It may be early days in the Democratic primary race, but Bernie Sanders is now the favourite to win the party’s nomination and set up a Trump-Sanders presidential election.

As the prospect of Sanders winning becomes ever more real, some commentators are downplaying his socialist credentials, painting the veteran Senator as no more than a moderate social democrat.

“Memo to left-wing Americans who adore Sanders’s radical ‘socialism’…” says Al Jazeera’s Mehdi Hasan, “in most other Western/European countries, Sanders would be considered a pretty mainstream, centre-left social democrat.”

His view is shared by the economist Paul Krugman. Dastardly Republicans might have the audacity to use Sanders’ own preferred label to describe him, but since he doesn’t want to “nationalise our major industries” or “replace markets with central planning”, Sanders “isn’t actually a socialist.” Ignore scare stories about Venezuelan economics then, Krugman advises. Sanders just wants the US to look more like Denmark.

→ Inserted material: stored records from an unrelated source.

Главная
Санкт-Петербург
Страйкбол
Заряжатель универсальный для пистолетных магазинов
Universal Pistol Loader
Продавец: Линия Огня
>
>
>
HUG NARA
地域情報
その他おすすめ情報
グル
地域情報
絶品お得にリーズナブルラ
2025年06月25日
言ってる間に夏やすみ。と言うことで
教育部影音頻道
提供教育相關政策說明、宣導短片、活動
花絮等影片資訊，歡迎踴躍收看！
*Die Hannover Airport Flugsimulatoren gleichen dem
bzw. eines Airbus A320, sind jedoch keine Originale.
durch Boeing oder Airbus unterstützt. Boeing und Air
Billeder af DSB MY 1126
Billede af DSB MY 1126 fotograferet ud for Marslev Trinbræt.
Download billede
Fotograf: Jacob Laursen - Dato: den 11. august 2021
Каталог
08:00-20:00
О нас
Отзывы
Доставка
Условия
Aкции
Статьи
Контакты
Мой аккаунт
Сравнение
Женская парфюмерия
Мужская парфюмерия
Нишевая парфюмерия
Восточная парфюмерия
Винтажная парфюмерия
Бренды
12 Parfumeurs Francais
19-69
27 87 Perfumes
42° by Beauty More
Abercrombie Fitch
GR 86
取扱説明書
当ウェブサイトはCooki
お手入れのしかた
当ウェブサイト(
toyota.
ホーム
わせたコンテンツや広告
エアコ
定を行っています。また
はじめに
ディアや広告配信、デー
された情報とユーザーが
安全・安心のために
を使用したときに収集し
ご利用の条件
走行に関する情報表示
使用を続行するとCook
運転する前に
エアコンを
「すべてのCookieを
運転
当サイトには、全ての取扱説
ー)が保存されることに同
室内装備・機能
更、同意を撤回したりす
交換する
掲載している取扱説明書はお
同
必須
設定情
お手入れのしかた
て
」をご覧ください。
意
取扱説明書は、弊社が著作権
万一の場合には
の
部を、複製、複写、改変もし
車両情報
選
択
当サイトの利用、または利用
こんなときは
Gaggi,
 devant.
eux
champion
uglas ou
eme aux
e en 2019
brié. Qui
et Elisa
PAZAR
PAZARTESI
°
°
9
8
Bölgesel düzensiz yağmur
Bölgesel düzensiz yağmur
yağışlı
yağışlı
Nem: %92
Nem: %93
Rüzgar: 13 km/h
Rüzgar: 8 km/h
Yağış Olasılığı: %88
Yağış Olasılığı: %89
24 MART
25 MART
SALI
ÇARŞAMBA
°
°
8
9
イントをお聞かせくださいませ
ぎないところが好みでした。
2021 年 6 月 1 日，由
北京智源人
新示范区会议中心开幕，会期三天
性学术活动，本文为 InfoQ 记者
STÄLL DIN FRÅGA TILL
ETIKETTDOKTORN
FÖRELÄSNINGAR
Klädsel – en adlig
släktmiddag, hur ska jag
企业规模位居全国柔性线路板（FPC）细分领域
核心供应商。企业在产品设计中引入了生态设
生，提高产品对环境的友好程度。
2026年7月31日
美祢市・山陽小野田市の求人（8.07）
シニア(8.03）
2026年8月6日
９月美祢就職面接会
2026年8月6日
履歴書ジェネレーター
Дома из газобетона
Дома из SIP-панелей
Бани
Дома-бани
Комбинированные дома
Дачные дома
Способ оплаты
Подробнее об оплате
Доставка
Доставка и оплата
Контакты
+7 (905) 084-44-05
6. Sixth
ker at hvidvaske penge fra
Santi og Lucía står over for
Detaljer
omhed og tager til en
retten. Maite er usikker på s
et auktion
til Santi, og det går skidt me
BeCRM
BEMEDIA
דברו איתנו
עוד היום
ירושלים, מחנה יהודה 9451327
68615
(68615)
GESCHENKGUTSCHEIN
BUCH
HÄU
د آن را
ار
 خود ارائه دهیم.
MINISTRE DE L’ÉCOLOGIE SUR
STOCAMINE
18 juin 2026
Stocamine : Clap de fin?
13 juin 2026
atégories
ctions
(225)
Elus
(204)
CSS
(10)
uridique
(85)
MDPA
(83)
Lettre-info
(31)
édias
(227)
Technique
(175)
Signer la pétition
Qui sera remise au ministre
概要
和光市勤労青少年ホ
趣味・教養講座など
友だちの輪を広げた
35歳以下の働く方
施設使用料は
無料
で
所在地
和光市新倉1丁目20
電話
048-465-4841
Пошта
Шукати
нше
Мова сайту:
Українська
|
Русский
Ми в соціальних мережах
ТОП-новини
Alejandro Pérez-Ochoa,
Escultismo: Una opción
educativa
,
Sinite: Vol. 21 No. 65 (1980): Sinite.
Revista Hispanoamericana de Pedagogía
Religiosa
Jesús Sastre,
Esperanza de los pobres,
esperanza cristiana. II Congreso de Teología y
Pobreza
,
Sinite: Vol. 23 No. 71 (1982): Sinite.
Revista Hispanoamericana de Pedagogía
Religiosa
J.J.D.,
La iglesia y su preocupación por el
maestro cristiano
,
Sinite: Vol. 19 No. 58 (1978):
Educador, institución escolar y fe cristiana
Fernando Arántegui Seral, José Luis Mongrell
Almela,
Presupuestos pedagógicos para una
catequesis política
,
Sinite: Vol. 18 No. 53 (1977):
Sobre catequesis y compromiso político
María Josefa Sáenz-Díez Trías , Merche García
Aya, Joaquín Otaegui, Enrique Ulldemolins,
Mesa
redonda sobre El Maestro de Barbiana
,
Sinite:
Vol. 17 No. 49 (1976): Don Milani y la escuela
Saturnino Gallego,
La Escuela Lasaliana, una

Krugman is right to say that Sanders shuns nationalisation. To simply label him a socialist, without any caveats, is misleading. But it’s even more grossly misleading to suggest his “democratic socialist” ambitions stop at a Scandinavian-style welfare state. More redistribution is central to his agenda, sure, but he also proposes massive new market interventions, including the Green New Deal, a federal jobs guarantee, expansive price and wage controls, overhauling labour and corporate governance laws, and enforced mutualisation of companies.

Any given European country might engage in one or some of these interventionist policies. Combined though, whatever label you give it, Sanders’ platform goes far beyond any modern social democracy in terms of government size and scope. Indeed, his policies can only be considered moderate if some three-way lovechild of the economics of 1970s Sweden, Argentina, and Yugoslavia’s market socialism is the baseline.

Rather than countries, perhaps we might use another politician as a barometer here. Hasan suggests Sanders is less “left” than Labour’s Jeremy Corbyn and John McDonnell, which is quite a low bar to crawl under. Corbyn and McDonnell are certainly widely regarded as contemporary socialists and not social democrats.